### TEKS BACAAN
☆ ☆ ☆ ☆
Kepala Biro Humas dan Informasi Publik Kementerian Pertanian Kuntoro Boga Andri mengungkap secara keseluruhan status ketahanan pangan Indonesia mengalami kenaikan yang signifikan. Hal ini sampaikan berdasarkan pada data Global Food Security Index (GSFI).
Adapun Kuntoro merinci adanya kenaikan yang tercatat yaitu, pada tahun 2016 Indonesia masih berada di peringkat 71 dan tahun 2019 meningkat di peringkat 62.
"Kami memantau secara konsisten index (GFSI) tersebut. Angka ini naik karena dipengaruhi 3 aspek ketahanan pangan sebagai indikatornya," jelas Kuntoro dalam keterangan tertulis, Jumat (18/2/2021).
Lebih lanjut, Ia menyebutkan ketiga aspek yang memengaruhi Nilai Indeks Keseluruhan pada data GSFI. Yaitu Keterjangkauan, Ketersediaan, serta Kualitas dan Keamanan. Ia menambahkan, aspek Keterjangkauan dan Ketersediaan untuk Indonesia meningkat cukup drastis, sehingga menjadi aspek yang dominan mempengaruhi kenaikan nilai indeks secara keseluruhan.
"Hal tersebut tentu tidak terlepas dari upaya-upaya dilakukan pemerintah selama ini, Kementerian Pertanian selama ini terus berupaya membenahi pertanian dari hulu hingga hilir termasuk dalam hal distribusi dan ketersediaan pangan," ujarnya.
Kuntoro pun mengungkap, dari sisi ketersediaan pangan pemerintah telah melakukan upaya salah satunya melalui pembangunan program Food Estate. Ia menjelaskan pembuatan Food Estate dari pemerintah dilakukan untuk mempersiapkan pangan rakyat dalam skala ekonomi yang besar.
"Kemandirian pangan terus kita perjuangkan, agar kita mampu berdiri di atas pangan kita sendiri. Apalah artinya indeks bagus,pangan kita terlihat aman, namun punya ketergantungan pada impor," kata Kuntoro.
Sementara itu, Kuntoro menjadikan Negara Singapura sebagai contoh. Ia menjelaskan, Singapura menempati indeks terbaik di dunia, namun hampir seluruh pangannya dipenuhi dari impor. Hal ini disebabkan negara tersebut tidak memiliki lahan pertanian yang mencukupi. Sementara Indonesia, menurutnya, memiliki potensi sumber daya pertanian yang cukup besar.
Ia pun menyampaikan selama ini banyak lembaga internasional yang melahirkan berbagai pengukuran, untuk melihat seberapa jauh tingkat perkembangan dari suatu negara terhadap permasalahan tertentu. Salah satunya permasalahan di bidang pangan.
Adapun ia menginformasikan, The Economist Intelligence Unit (EIU) bekerja sama dengan Barilla Center for Food & Nutrition juga telah mengeluarkan indeks keberlanjutan pangan (Food Sustainability Index atau FSI).
☆ ☆ ☆ ☆
### Entri Koleksi

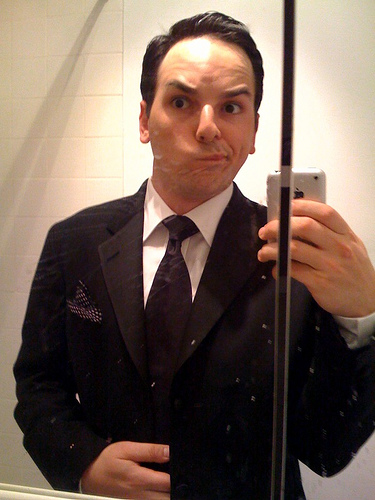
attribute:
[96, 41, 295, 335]
man — smiling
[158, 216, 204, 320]
tie — black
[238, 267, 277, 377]
mirror — dirty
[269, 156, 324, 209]
phone — silver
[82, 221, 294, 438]
suit — black, dark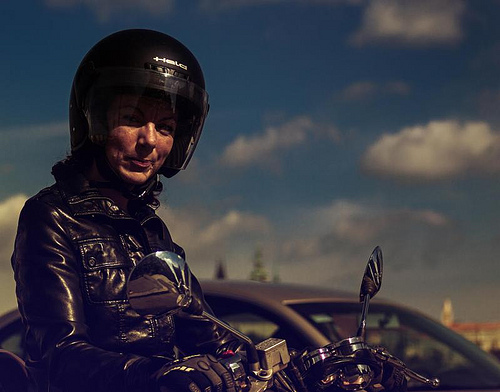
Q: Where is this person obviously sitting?
A: On motorcycle.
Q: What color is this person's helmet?
A: Black.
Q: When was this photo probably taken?
A: Early evening.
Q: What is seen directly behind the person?
A: Automobile.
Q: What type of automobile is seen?
A: Car.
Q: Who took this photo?
A: Photographer.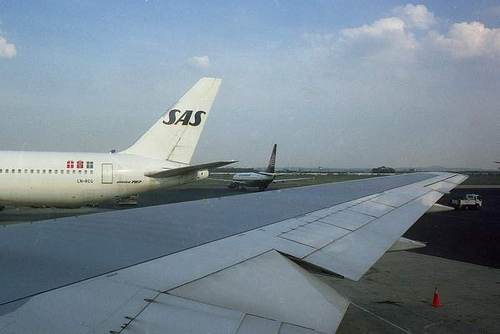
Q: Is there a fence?
A: No, there are no fences.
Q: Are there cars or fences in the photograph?
A: No, there are no fences or cars.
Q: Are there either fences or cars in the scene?
A: No, there are no fences or cars.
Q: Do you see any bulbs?
A: No, there are no bulbs.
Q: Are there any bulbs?
A: No, there are no bulbs.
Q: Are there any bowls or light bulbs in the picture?
A: No, there are no light bulbs or bowls.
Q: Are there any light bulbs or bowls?
A: No, there are no light bulbs or bowls.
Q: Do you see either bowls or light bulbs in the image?
A: No, there are no light bulbs or bowls.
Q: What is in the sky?
A: The clouds are in the sky.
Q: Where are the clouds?
A: The clouds are in the sky.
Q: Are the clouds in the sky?
A: Yes, the clouds are in the sky.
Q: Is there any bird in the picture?
A: No, there are no birds.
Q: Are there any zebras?
A: No, there are no zebras.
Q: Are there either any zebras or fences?
A: No, there are no zebras or fences.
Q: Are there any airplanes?
A: Yes, there is an airplane.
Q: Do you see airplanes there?
A: Yes, there is an airplane.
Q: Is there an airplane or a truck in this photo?
A: Yes, there is an airplane.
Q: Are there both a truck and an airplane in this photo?
A: Yes, there are both an airplane and a truck.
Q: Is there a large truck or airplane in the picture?
A: Yes, there is a large airplane.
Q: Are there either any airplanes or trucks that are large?
A: Yes, the airplane is large.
☆ ☆ ☆ ☆
### TUGAS ANDA
A. Menurut teks tentang ketahanan pangan, di peringkat berapa Indonesia berada pada tahun 2019?
B. Teruskan teks tentang ketahanan pangan mulai dari kalimat terakhirnya.

### HASIL YANG DIHARAPKAN
A. Peringkat 62.

B.
"FSI itu memiliki tiga indikator, pertama aspek pertanian berkelanjutan, kedua mengenai kehilangan atau susut pasca panen termasuk limbah, dan ketiga mengenai aspek gizi" terang Kuntoro.
Kuntoro menambahkan FSI diharapkan mampu meningkatkan awareness pemerintah, institusi, dan masyarakat terhadap isu food sustainability serta memantau perkembangannya. Selain itu, lanjutnya, proyek ini juga dibuat sebagai bentuk dukungan global terhadap target SDG 2030.
Ia pun menekankan bahwa peringkat yang dibuat oleh FSI bukan dimaksudkan untuk judgemental. Terlebih, sebagai tolak ukur kinerja setiap negara dalam menghadapi tantangan sistem pangan global.
Kuntoro menegaskan aspek-aspek penilaian pada data FSI erat kaitannya dengan pangan yang terbuang (food loss) dan pangan yang menjadi sampah (food waste). Sehingga tak hanya menilai isu produksi saja.
"Salah satu indikator FSI adalah masih tingginya jumlah makanan yang terbuang, akibat perilaku mengambil makanan berlebihan dan terbuang. Kita harus berempati pada negara yang kesulitan mendapatkan sumber makanan," imbuhnya.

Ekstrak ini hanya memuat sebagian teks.